• _Vorliegender Auszug_:
────
# preiswerte Alternative zur Beckhoff FC9024 PCIe Netzwerkkarte



## Bambusbieger (5 Mai 2020)

Hallo zusammen 

Für echtzeitfähige HiL-Simulationen unter TwinCAT 3 (v4024.7, Win10)  benötige ich eine PCIe-Netzwerkkarte (am besten 2 oder 4 Ports pro  Karte) die vom TwinCAT-Treiber für Echtzeit-Ethernet unterstützt wird.

Eigentlich sollte laut Beckhoff ja jeder Ethernet-Adapter der Firma  Intel vom TwinCAT-Echtzeittreiber unterstützt werden. Ich habe jedoch  immer wieder das Problem, dass diverse Intel Onboard Lösungen (z.B.  Intel I211) von TwinCAT als inkompatibel bezeichnet werden. Auch eine  manuelle Treiberinstallation schlägt hier fehl.

Da die Beckhoff Netzwerkkarten (z.B. FC9024) recht teuer sind, wollte ich fragen ob Ihr preiswertere Alternativen kennt?

Im Moment nutze ich als "Notfalllösung" zwei Netzwerkkarten des Typs "Intel EXPI9301CTBLK Gigabit Desktop BLK".
Diese ist zwar ziemlich günstig (~30€), bietet jedoch nur einen Port :roll:


----------



## Guga (10 Mai 2020)

Die Beckhoff Echtzeit-Treiber sind soweit ich mich erinnere unter c:\Twincat\3.1\Driver (o.ä.) abgelegt.
Schau dir mit dem Text-Editor an welche Chipsätze dort unterstützt werden.

Ob sich der Ansatz kalkulatorisch aber rechnet (Arbeitszeit gegen Kosten der FC9024) wage ich zu bezweifeln.
Auch bei den prinzipiell unterstützten Intel Chipsätzen gibt es bessere und schlechtere da das Hauptaugenmerk von Intel nicht zwingend eine Echtzeitnutzung ist. 

Guga


----------



## Bambusbieger (11 Mai 2020)

Danke für die Rückmeldung Guga,
mit deiner Unterstützung habe ich die Echtzeittreiber unter "C:\TwinCAT\3.1\Driver\System" finden können. Laut meines Gerätemanagers ist "TcI8255x.inf" der von meinem System verwendete Treiber. Die ".inf" scheint tatsächlich eine Auflistung der unterstützen Chipsätze zu beinhalten, so dass ich mich mal auf die Suche nach entsprechenden Netzwerkkarten machen werde.




> Ob sich der Ansatz kalkulatorisch aber rechnet (Arbeitszeit gegen Kosten der FC9024) wage ich zu bezweifeln.


Da wir als Entwicklungsabteilung gleich 20-30 dieser Netzwerkkarten auf Vorrat kaufen, denke ich schon dass eine kurze Recherche (<3h) sich lohnen kann  Benötigt man dagegen nur eine einzelne Karte, gebe ich dir natürlich Recht


----------
────
• _Vorliegende Datensätze_:
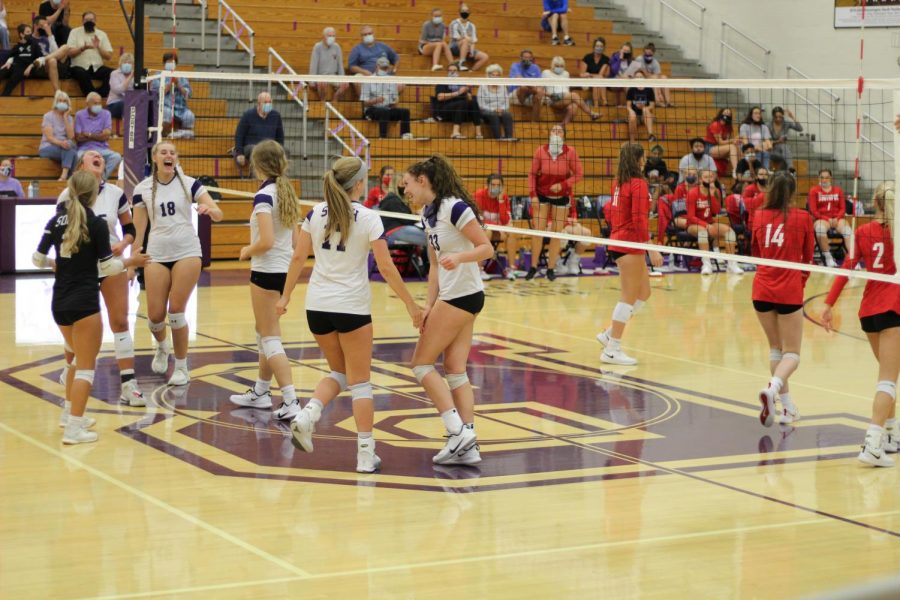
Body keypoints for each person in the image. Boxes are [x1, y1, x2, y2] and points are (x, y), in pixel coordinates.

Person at [276, 156, 423, 472]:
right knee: (361, 383)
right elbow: (385, 267)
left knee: (340, 372)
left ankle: (309, 413)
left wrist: (285, 296)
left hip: (317, 307)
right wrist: (411, 304)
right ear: (358, 184)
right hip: (351, 308)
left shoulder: (315, 213)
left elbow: (299, 256)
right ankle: (365, 454)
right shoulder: (369, 217)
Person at [32, 171, 147, 444]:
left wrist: (55, 264)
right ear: (94, 194)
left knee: (72, 356)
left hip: (58, 303)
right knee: (85, 367)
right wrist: (133, 262)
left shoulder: (56, 220)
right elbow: (107, 267)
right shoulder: (95, 223)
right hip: (84, 303)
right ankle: (74, 429)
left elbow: (37, 259)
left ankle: (69, 414)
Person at [403, 154, 493, 466]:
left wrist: (460, 259)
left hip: (463, 296)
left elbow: (486, 247)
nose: (406, 190)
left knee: (420, 364)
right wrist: (429, 303)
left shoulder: (454, 206)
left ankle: (456, 430)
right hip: (453, 296)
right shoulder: (428, 214)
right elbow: (433, 265)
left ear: (423, 180)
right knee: (454, 370)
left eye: (408, 184)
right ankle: (468, 443)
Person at [130, 142, 224, 385]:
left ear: (176, 159)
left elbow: (218, 213)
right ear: (155, 158)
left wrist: (208, 209)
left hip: (187, 251)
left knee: (176, 311)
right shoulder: (142, 189)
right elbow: (139, 232)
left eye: (172, 152)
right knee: (154, 316)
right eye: (164, 152)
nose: (168, 155)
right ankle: (162, 347)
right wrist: (131, 264)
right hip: (157, 253)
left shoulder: (189, 183)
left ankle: (182, 367)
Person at [56, 151, 144, 406]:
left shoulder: (115, 194)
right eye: (91, 155)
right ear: (80, 166)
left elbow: (130, 230)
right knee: (76, 326)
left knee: (119, 321)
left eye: (101, 156)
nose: (98, 156)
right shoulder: (67, 196)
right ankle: (70, 373)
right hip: (80, 269)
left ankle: (129, 384)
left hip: (110, 265)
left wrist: (124, 244)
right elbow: (61, 234)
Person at [822, 182, 899, 467]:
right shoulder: (899, 232)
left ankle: (891, 435)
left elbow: (846, 268)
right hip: (894, 309)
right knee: (888, 379)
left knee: (887, 375)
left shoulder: (863, 232)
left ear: (875, 204)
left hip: (869, 312)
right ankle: (873, 443)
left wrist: (829, 304)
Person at [228, 140, 302, 419]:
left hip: (265, 271)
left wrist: (247, 249)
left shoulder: (263, 197)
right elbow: (295, 241)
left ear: (257, 166)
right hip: (282, 271)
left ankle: (291, 399)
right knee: (264, 332)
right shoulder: (286, 193)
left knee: (269, 337)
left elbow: (267, 241)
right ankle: (261, 391)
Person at [750, 170, 814, 428]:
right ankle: (772, 389)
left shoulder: (759, 215)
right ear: (793, 192)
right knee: (793, 354)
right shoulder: (803, 217)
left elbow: (754, 253)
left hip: (761, 289)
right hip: (788, 290)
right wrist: (800, 283)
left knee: (776, 349)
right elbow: (808, 258)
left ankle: (787, 408)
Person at [596, 143, 663, 365]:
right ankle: (612, 349)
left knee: (644, 292)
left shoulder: (619, 182)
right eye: (643, 157)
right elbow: (639, 219)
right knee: (628, 295)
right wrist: (651, 248)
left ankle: (608, 334)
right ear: (639, 160)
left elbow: (611, 211)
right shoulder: (638, 183)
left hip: (622, 240)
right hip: (628, 243)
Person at [525, 124, 583, 281]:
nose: (556, 133)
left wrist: (563, 185)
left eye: (559, 131)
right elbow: (531, 174)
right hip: (542, 195)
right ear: (549, 134)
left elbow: (579, 174)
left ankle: (551, 269)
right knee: (538, 232)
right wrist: (533, 195)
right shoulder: (540, 151)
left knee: (556, 234)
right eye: (554, 131)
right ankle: (533, 267)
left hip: (561, 197)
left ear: (563, 135)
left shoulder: (570, 152)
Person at [686, 169, 743, 275]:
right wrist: (705, 225)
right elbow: (690, 217)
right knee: (702, 232)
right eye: (706, 177)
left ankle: (732, 264)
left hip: (709, 223)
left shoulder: (715, 191)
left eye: (711, 177)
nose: (709, 179)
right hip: (693, 225)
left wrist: (712, 195)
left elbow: (716, 211)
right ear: (700, 179)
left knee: (730, 232)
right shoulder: (692, 193)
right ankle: (706, 264)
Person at [475, 173, 519, 280]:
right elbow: (478, 218)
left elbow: (505, 220)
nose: (495, 187)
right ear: (487, 186)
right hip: (481, 230)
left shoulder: (503, 198)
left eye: (498, 185)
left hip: (497, 231)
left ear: (502, 187)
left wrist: (500, 201)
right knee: (487, 232)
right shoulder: (479, 195)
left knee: (512, 233)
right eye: (493, 185)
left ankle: (511, 268)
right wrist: (496, 226)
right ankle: (479, 270)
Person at [361, 57, 412, 139]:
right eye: (382, 68)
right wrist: (376, 100)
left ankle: (405, 135)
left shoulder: (391, 80)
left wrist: (394, 103)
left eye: (386, 68)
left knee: (405, 112)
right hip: (371, 110)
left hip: (387, 109)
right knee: (383, 111)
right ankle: (383, 137)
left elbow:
────
• _Zum Ausprobieren_:
Beantworte diese Fragen anhand des Auszugs:
1. Unter welcher TwinCAT-Version laufen die HiL-Simulationen?
2. Welcher Treiber wird laut Gerätemanager vom System verwendet?
3. Wie viele Netzwerkkarten kauft die Entwicklungsabteilung auf Vorrat?
Die Datensätze stehen in keinem Zusammenhang mit dem Auszug.

• _Schriftliche Antwort_:
1. TwinCAT 3 in der Version v4024.7 unter Win10.
2. „TcI8255x.inf“.
3. 20 bis 30 Stück.